Copy every text line of the records below word for word, and leave the pictures out of your copy.

(Collected data entries)
================================
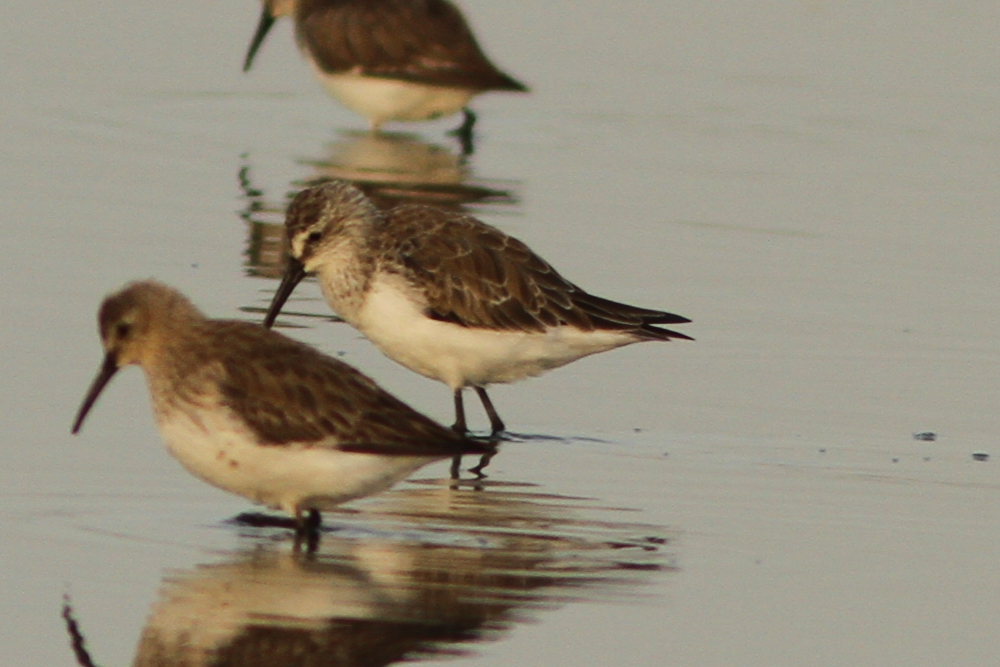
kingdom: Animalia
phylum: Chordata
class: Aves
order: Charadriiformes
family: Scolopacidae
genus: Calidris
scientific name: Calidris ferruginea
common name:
================================
▶ **Answer for this exercise**:
kingdom: Animalia
phylum: Chordata
class: Aves
order: Charadriiformes
family: Scolopacidae
genus: Calidris
scientific name: Calidris ferruginea
common name:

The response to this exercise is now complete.